PDF of $\frac{\min(X,Y)}{\max(X,Y)}$ when $X$ and $Y$ are iid Exponential with parameter $\lambda$

Question

I am given that $X$ and $Y$ are iid Exponential with parameter $\lambda$. Then I am to compute pdf of $\frac{\min(X,Y)}{\max(X,Y)}$

I have derived that the pdf of $Z=\min(X,Y)$ . is given by:-

$$f_{Z}(z)=2\lambda e^{-2\lambda z}\,\, , z\geq 0.$$

And $T=\max(X,Y)$ is given by

$$f_{T}(t)=2\lambda (1-e^{-\lambda t})e^{-\lambda t}\,\,, t\geq 0.$$

Now to derive the PDF of $\frac{Z}{T}$ I am thinking of using the Jacobian method with a substitution of $U$ and $V$ such that $U=\frac{Z}{T}$ and $V=Z$ . and then integrating the joint pdf of $U,V$ over $v$ to get the pdf of $U$. But I cannot find the joint pdf of $Z,T$ if Z and T are not independent.

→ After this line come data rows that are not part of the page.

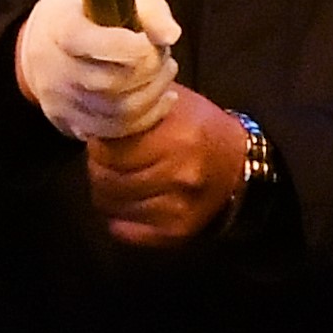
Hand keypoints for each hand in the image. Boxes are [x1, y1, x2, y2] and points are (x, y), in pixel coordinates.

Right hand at [16, 0, 185, 142]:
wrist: (44, 42)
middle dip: (149, 72)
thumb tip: (171, 35)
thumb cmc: (88, 14)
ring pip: (117, 112)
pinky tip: (162, 98)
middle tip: (164, 57)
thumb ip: (149, 10)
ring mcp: (60, 100)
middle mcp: (54, 68)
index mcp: (61, 29)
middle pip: (110, 83)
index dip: (133, 48)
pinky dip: (147, 117)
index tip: (149, 41)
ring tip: (165, 72)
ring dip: (153, 94)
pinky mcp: (68, 122)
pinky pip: (114, 131)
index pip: (97, 45)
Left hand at [88, 88, 252, 245]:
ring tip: (119, 179)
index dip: (97, 146)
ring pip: (112, 207)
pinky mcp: (177, 232)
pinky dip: (120, 219)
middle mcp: (180, 176)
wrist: (238, 163)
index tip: (101, 141)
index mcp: (178, 138)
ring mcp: (179, 208)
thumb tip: (93, 109)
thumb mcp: (172, 101)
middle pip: (107, 181)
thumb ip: (135, 104)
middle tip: (107, 160)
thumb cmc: (199, 125)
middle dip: (99, 169)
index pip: (109, 153)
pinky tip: (129, 203)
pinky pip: (126, 231)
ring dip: (108, 194)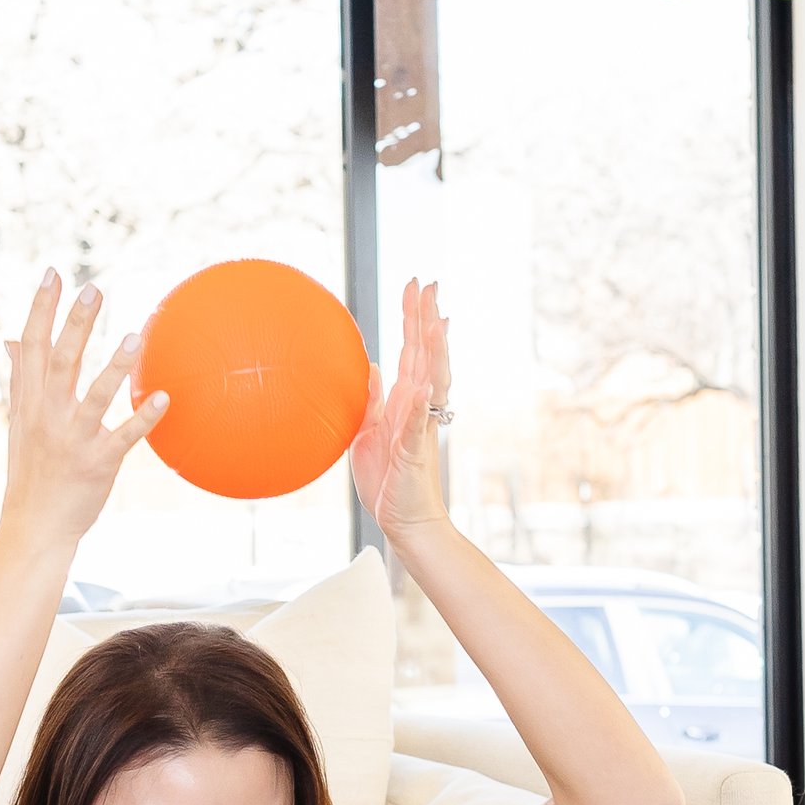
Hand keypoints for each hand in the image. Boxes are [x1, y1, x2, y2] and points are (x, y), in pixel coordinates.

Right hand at [0, 274, 164, 547]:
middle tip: (93, 288)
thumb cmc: (30, 472)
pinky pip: (123, 437)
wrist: (33, 526)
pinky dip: (143, 418)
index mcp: (29, 402)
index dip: (41, 309)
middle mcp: (48, 416)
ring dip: (114, 366)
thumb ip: (19, 378)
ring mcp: (73, 440)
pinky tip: (163, 398)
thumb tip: (9, 340)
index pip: (31, 346)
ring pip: (94, 396)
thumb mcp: (18, 422)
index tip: (53, 274)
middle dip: (75, 323)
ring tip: (134, 336)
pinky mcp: (98, 463)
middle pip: (61, 360)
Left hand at [351, 280, 451, 546]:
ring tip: (435, 319)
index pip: (411, 350)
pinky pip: (418, 422)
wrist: (404, 521)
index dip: (413, 319)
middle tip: (428, 284)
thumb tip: (372, 366)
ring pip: (430, 380)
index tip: (415, 288)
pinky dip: (421, 403)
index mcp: (404, 400)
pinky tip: (423, 383)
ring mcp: (419, 426)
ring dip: (433, 350)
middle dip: (425, 319)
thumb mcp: (369, 432)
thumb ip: (372, 399)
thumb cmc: (388, 480)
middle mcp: (417, 407)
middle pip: (424, 354)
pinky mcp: (414, 450)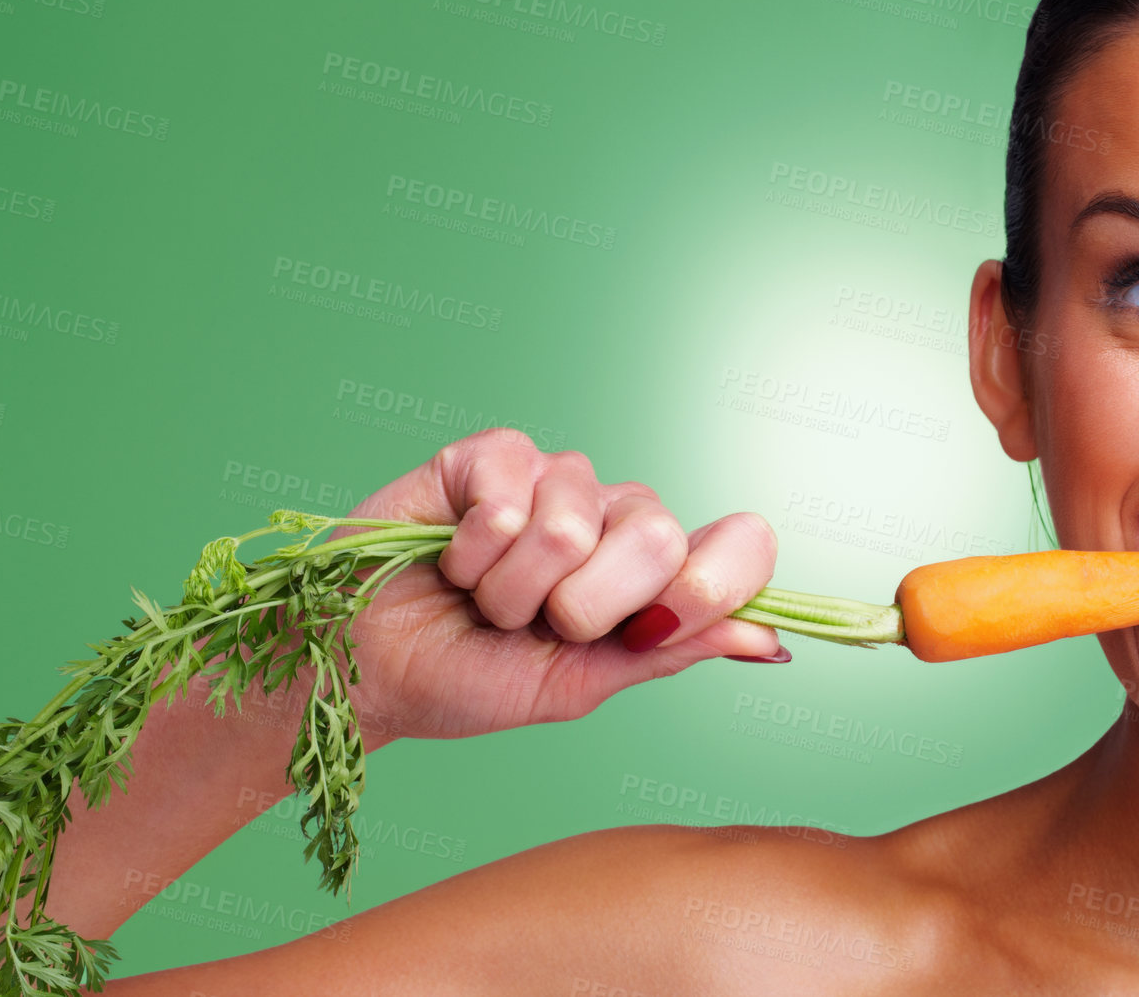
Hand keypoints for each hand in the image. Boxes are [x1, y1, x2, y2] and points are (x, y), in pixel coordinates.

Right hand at [331, 428, 783, 741]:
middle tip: (535, 625)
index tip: (660, 626)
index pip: (741, 544)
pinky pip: (510, 499)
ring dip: (512, 588)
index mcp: (654, 575)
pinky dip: (471, 551)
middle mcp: (617, 515)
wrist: (367, 671)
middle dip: (582, 607)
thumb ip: (671, 650)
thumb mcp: (579, 684)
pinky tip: (451, 556)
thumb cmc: (468, 678)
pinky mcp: (495, 455)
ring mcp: (559, 478)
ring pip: (571, 524)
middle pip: (659, 536)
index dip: (717, 583)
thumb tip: (771, 640)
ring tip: (482, 597)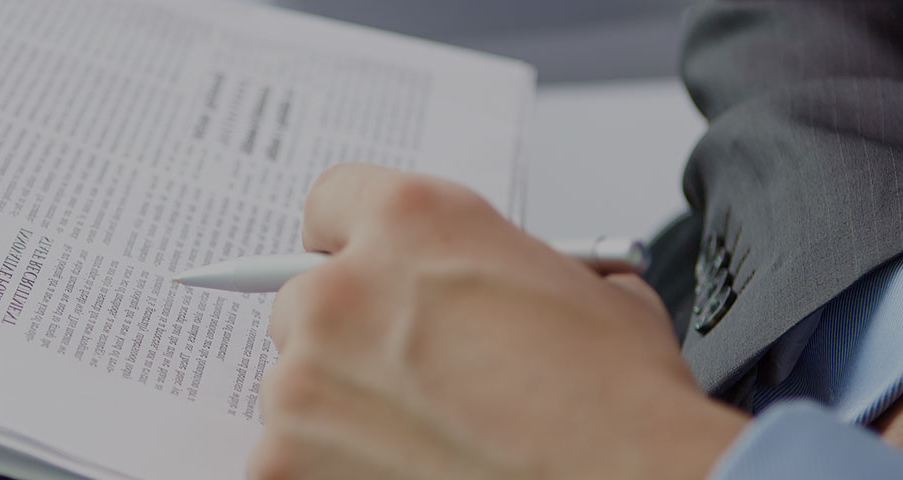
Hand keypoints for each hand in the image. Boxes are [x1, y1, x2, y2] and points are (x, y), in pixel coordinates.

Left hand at [248, 164, 745, 479]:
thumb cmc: (617, 405)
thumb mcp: (582, 286)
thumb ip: (500, 266)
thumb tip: (489, 283)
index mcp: (412, 223)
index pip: (331, 205)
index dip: (354, 246)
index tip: (362, 277)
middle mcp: (342, 293)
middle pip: (305, 306)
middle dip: (350, 342)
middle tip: (415, 384)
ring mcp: (304, 386)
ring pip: (296, 391)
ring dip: (342, 413)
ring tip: (428, 442)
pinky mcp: (284, 465)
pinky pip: (289, 460)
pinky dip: (332, 472)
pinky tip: (407, 474)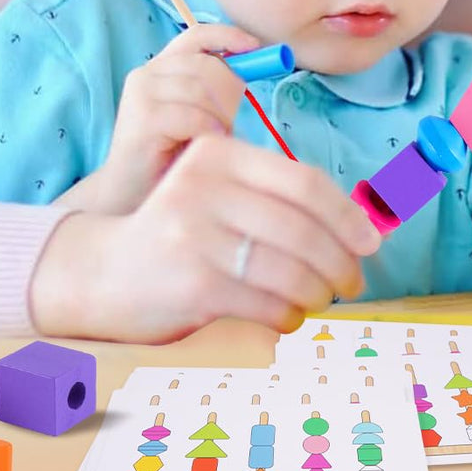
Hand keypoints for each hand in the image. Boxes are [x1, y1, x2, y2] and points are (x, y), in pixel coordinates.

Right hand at [29, 134, 383, 342]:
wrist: (100, 273)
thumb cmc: (180, 232)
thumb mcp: (220, 194)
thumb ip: (275, 200)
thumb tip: (360, 230)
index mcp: (219, 153)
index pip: (304, 182)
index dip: (347, 215)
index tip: (371, 243)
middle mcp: (204, 185)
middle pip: (302, 227)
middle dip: (340, 261)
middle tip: (353, 282)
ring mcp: (195, 234)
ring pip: (290, 268)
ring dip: (317, 292)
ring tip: (321, 300)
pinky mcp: (192, 282)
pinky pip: (266, 301)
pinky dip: (288, 314)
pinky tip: (288, 317)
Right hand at [93, 22, 262, 214]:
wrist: (130, 194)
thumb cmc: (170, 154)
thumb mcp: (197, 113)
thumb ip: (214, 87)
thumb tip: (255, 62)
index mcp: (161, 67)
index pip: (196, 35)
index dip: (227, 36)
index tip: (255, 46)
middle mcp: (146, 74)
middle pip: (207, 65)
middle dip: (231, 93)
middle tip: (231, 122)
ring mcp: (141, 94)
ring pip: (202, 91)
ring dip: (220, 117)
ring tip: (215, 138)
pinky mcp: (142, 118)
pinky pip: (194, 116)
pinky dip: (208, 131)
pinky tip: (206, 145)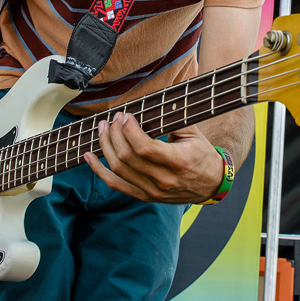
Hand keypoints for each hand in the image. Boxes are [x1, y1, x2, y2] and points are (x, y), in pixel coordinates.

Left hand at [84, 112, 224, 203]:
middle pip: (127, 157)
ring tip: (102, 128)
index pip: (145, 148)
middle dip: (115, 133)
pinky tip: (88, 156)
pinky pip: (116, 185)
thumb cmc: (201, 153)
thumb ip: (172, 119)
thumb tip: (147, 103)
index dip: (129, 130)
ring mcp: (153, 191)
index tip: (126, 116)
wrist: (211, 183)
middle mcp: (164, 180)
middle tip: (114, 118)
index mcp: (178, 162)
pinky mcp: (145, 197)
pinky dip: (99, 171)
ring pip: (119, 170)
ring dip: (105, 146)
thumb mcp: (193, 132)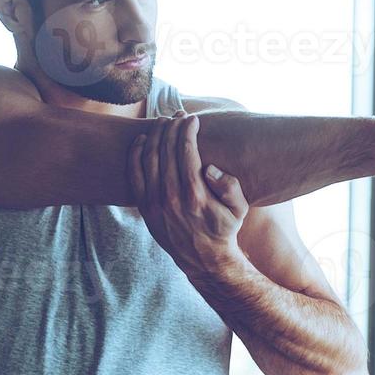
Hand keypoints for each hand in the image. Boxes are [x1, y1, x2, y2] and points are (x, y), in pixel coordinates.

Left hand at [127, 110, 248, 278]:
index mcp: (195, 194)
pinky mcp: (144, 207)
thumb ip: (230, 187)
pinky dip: (135, 153)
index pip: (186, 151)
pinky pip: (134, 174)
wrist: (202, 259)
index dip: (188, 130)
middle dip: (172, 127)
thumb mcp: (240, 210)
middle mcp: (172, 197)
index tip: (192, 119)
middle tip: (178, 115)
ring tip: (163, 122)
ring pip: (148, 158)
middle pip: (166, 150)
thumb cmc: (224, 229)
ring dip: (154, 135)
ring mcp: (154, 202)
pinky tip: (142, 140)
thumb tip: (211, 168)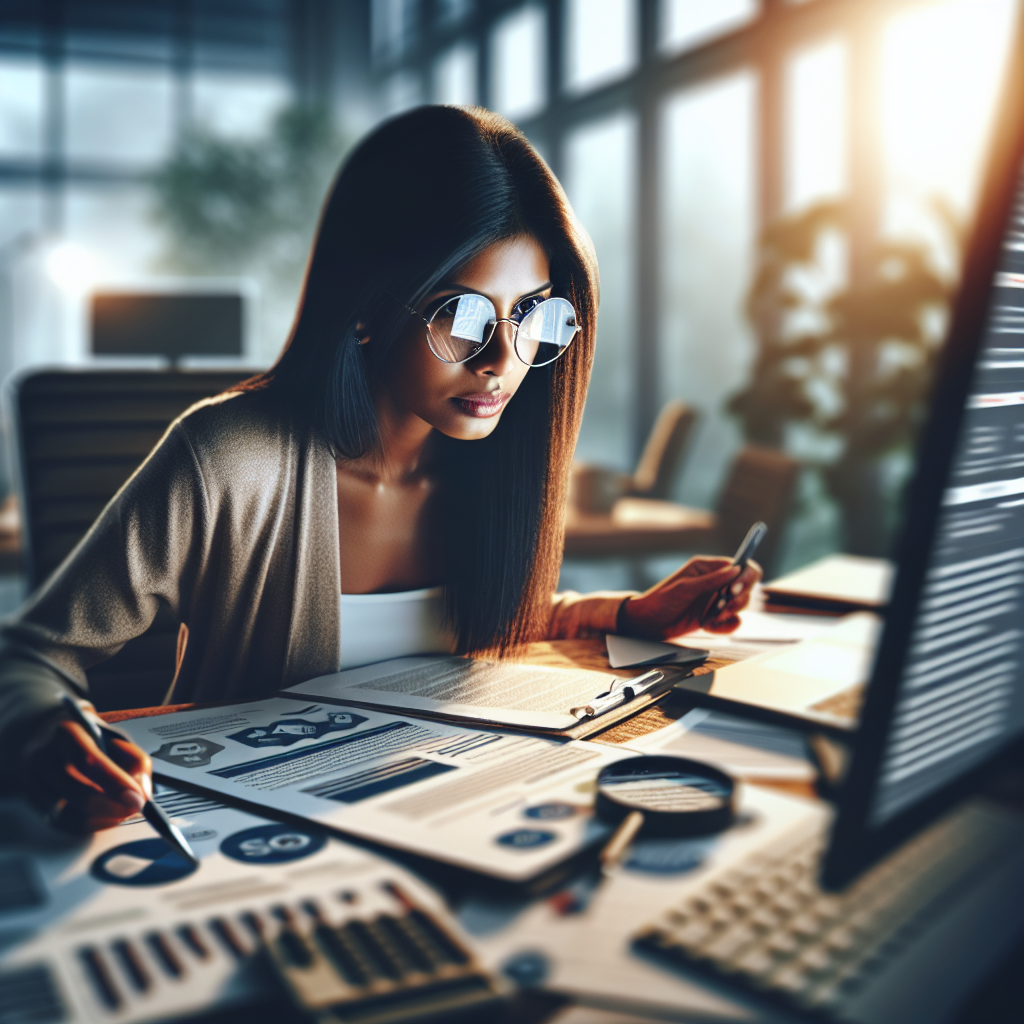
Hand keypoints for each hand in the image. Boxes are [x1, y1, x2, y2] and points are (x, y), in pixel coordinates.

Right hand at [18, 708, 152, 831]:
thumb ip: (136, 762)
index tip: (138, 798)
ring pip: (65, 812)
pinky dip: (89, 826)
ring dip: (101, 818)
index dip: (114, 783)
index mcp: (67, 732)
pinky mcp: (34, 801)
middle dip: (109, 805)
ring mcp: (33, 781)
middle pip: (72, 789)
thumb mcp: (119, 739)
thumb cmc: (93, 740)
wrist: (57, 739)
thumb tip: (142, 792)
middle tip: (135, 808)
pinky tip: (107, 818)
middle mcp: (43, 756)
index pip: (86, 759)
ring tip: (124, 812)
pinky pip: (61, 823)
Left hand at [618, 556, 761, 639]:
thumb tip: (736, 569)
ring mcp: (716, 600)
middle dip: (739, 599)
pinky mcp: (714, 617)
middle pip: (746, 587)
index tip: (735, 589)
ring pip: (741, 605)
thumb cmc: (661, 600)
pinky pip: (732, 622)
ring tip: (712, 618)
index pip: (740, 566)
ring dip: (731, 613)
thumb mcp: (685, 588)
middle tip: (722, 607)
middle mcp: (716, 582)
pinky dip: (725, 626)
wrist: (648, 623)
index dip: (745, 577)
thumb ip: (712, 580)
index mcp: (708, 568)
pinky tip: (709, 627)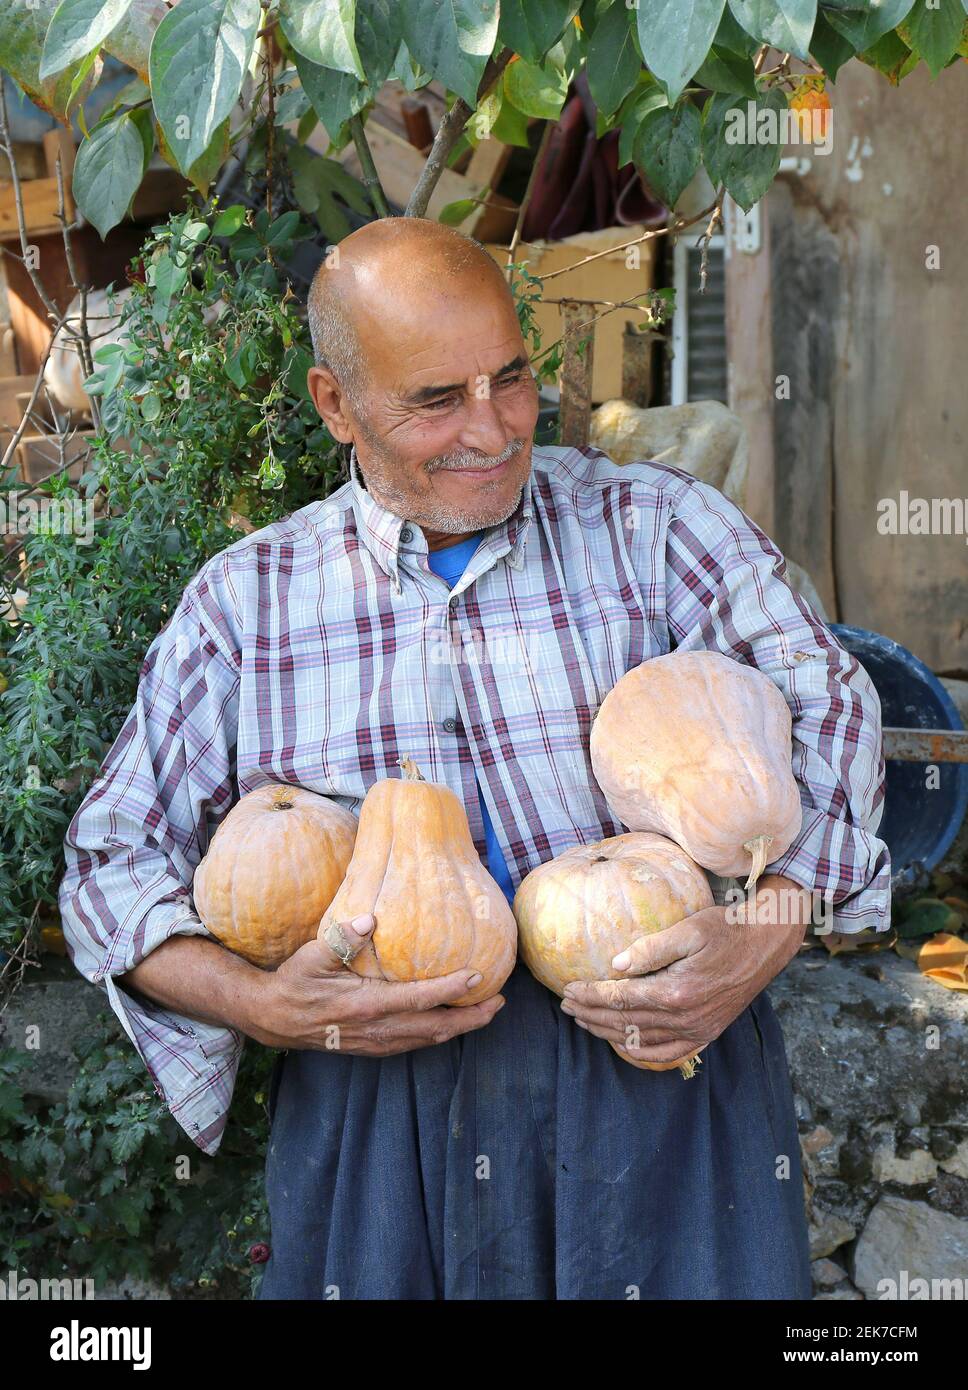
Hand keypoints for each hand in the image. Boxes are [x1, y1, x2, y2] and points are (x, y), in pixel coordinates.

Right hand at [242, 914, 504, 1054]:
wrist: (273, 1018)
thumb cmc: (294, 981)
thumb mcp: (312, 955)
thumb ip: (341, 938)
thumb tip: (369, 920)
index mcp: (365, 1004)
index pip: (417, 999)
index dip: (449, 990)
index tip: (477, 976)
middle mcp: (376, 1028)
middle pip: (433, 1028)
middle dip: (470, 1018)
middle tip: (500, 1002)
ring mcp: (375, 1042)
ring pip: (427, 1040)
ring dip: (459, 1028)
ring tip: (486, 1012)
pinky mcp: (373, 1048)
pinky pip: (414, 1044)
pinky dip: (438, 1034)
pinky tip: (450, 1023)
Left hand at [559, 875, 810, 1067]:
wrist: (766, 944)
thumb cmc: (726, 929)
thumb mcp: (688, 929)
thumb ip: (650, 948)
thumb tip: (615, 967)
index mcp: (676, 991)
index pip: (620, 998)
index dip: (591, 995)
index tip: (568, 989)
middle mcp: (685, 1017)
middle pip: (625, 1022)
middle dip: (591, 1015)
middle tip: (567, 1007)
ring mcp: (698, 1029)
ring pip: (641, 1039)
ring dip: (608, 1032)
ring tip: (585, 1022)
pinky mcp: (707, 1033)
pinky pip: (669, 1052)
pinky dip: (642, 1052)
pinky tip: (625, 1045)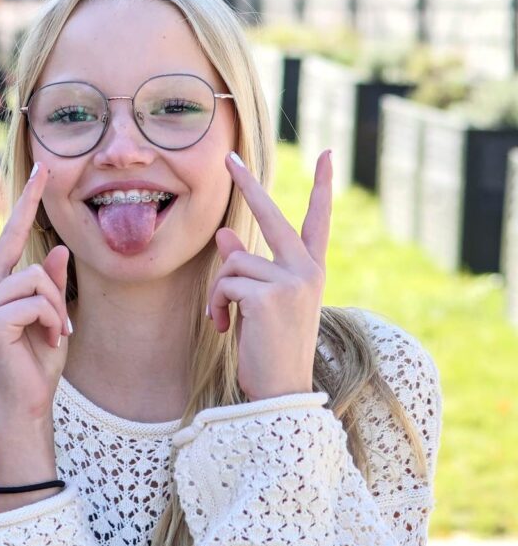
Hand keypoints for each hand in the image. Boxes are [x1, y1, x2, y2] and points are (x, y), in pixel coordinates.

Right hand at [0, 163, 71, 509]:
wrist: (28, 402)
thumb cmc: (38, 361)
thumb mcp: (52, 315)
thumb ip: (51, 284)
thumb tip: (57, 249)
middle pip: (9, 236)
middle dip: (29, 200)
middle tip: (47, 167)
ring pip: (37, 277)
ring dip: (57, 307)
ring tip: (56, 332)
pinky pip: (38, 301)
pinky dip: (55, 320)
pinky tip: (51, 339)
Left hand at [208, 150, 331, 400]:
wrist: (280, 390)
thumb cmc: (268, 348)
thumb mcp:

Is my thinking correct?. Am I in the right direction?. What is the correct method to solve this ?.

Answer 1

But I cannot find the joint pdf of Z,T if Z and T are not independent.

The joint pdf is just:

$$\begin{align}f_{Z,T}(z,t) &=f_{\min(X,Y),\max(X,Y)}(z,t) \\[1ex] &= f_X(Z)f_Y(T)+f_X(T)f_Y(Z) \\[1ex] &= 2\lambda^2\mathrm e^{-\lambda(z+t)}\mathbf 1_{0\leq z\leq t}\end{align}$$

---

So the marginal of $Z\div T$ can be found by :

$$\begin{align}f_{Z\div T}(s) &= \mathbf 1_{0\leq s\leq 1}\int_0^\infty \left\lvert\tfrac{\partial st}{\partial s}\right\rvert f_{Z,T}(st,t)\,\mathrm d t\\[1ex]&=2\lambda^2\,\mathbf 1_{0\leq s\leq 1}\int_0^\infty t~\mathrm e^{-\lambda(1+s)t}\,\mathrm d t \\[1ex]&= \phantom{2(1+s)^{-2}\,\mathbf 1_{0\leq s\leq 1}} \end{align}$$

Answer 2

The random variable $W:=\frac{\min(X,Y)}{\max(X,Y)}$ has support in $[0,1]$. Let $0\le t\le1$. Then \begin{align*} P(W\le t)&=P(\min(X,Y)\le t\max(X,Y))\\[.4em]&=P(X\le tY,X<Y)+P(Y\le tX,X>Y)\\[.4em] &=P(X\le tY)+P(Y\le tX)\\[.4em] &=E[1-\mathrm e^{-\lambda tY}]+E[1-\mathrm e^{-\lambda tX}]\\[.4em] &=2-2E[\mathrm e^{-\lambda tX}]\\[.4em] &=2-\frac2{1+t}, \end{align*} so a density is $$f_W(t):=\frac{\mathrm d}{\mathrm dt}P(W\le t)=\frac2{(1+t)^2},\quad0\le t\le1.$$